NEW YORK – A team led by researchers at the University of Oxford has untangled gene expression and regulation features involved in a common and highly heritable inflammatory spinal arthritis condition called ankylosing spondylitis (AS), suggesting new genes and pathways to pursue for drug discovery.
AS, which affects about 200,000 people in the UK, is marked by inflammation at tendon or ligament insertion sites at the spine and sacroiliac joints that leads to pain, new bone formation, and spinal vertebral fusions.
The study, published in Cell Genomics on Monday, "underlines how we need to look for functional effects of disease-associated genetic variants in the appropriate cellular and disease contexts, in ankylosing spondylitis and other immune-mediated conditions," senior and corresponding author Julian Knight, a professor of genomic medicine at the University of Oxford, said in a statement.
For the study, the researchers relied on RNA sequencing, the assay for transposase-accessible chromatin using sequencing (ATAC-seq), high-resolution chromosomal conformation capture (Capture-C), and chromatin immunoprecipitation sequencing coupled with tagmentation-based library preparation (ChIPmentation) to profile gene expression, chromatin accessibility, chromatin interactions, and promoter/enhancer histone modifications, respectively, in immune cells found in blood samples from 20 individuals with AS who had not yet received biologic therapy and 35 unaffected control individuals.
Based on data for immune cells isolated by immunomagnetic cell separation from peripheral blood samples, the team tracked AS-associated transcriptomic and epigenomic changes, bringing in a priority index algorithm and data from prior AS-focused genome-wide association studies to focus in on disease-related cell types, pathogenic features, and potential treatment targets.
The investigators tracked down transcript changes in CD4-positive T cells, CD8-positive T cells, and CD14-positive monocytes from individuals with AS, along with epigenomic changes falling at loci previously linked to AS by GWAS in monocytes.

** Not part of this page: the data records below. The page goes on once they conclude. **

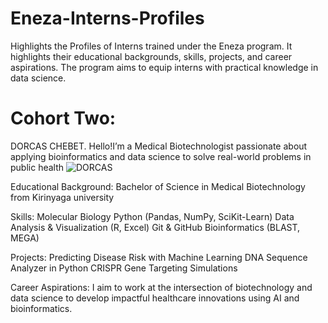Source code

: # Eneza-Interns-Profiles
Highlights the Profiles of Interns trained under the Eneza program. It highlights their educational backgrounds, skills, projects, and career aspirations. The program aims to equip interns with practical knowledge in data science.

# Cohort Two:
DORCAS CHEBET.
Hello!I’m a Medical Biotechnologist passionate about applying bioinformatics and data science to solve real-world problems in public health
![DORCAS](images/Dorcas-photo.jpg.jpg)

Educational Background:
Bachelor of Science in Medical Biotechnology from Kirinyaga university

Skills:
Molecular Biology
Python (Pandas, NumPy, SciKit-Learn)
Data Analysis & Visualization (R, Excel)
Git & GitHub
Bioinformatics (BLAST, MEGA)

Projects:
Predicting Disease Risk with Machine Learning
DNA Sequence Analyzer in Python
CRISPR Gene Targeting Simulations

Career Aspirations:
I aim to work at the intersection of biotechnology and data science to develop impactful healthcare innovations using AI and bioinformatics.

The available GWAS variant data also helped to narrow in on risk SNPs with functional ties to specific genes or enhancers within a chromatin architecture associated with AS in monocytes.
Their results pointed to the potential importance of the ETS proto-oncogene 1 (ETS1) transcription factor and the immune-related prostaglandin E receptor 4 (PTGER4) gene, for example, as well as pathways involved in NOTCH signaling, chemokine receptor signaling, and other processes.
Together, the team noted, the results may provide an avenue for finding new treatment targets for AS, since a significant subset of individuals with the condition do not show a lasting response to available biologic treatments.
"The outlook for patients with more severe forms of AS has been greatly improved in recent years by the introduction of new biologic treatments inhibiting the inflammatory cytokines tumor necrosis factor alpha (TNF-alpha) and IL-17A," the authors explained. "Nevertheless, fewer than half are likely to achieve sustained remission even within these targeted therapies, highlighting the need for patient stratification of potential responders and new therapeutic targets in AS."
More generally, the authors suggested that the current findings "show how functional genomic evidence can be integrated with GWAS data through [a priority index algorithm] to identify candidate therapeutic targets for future study."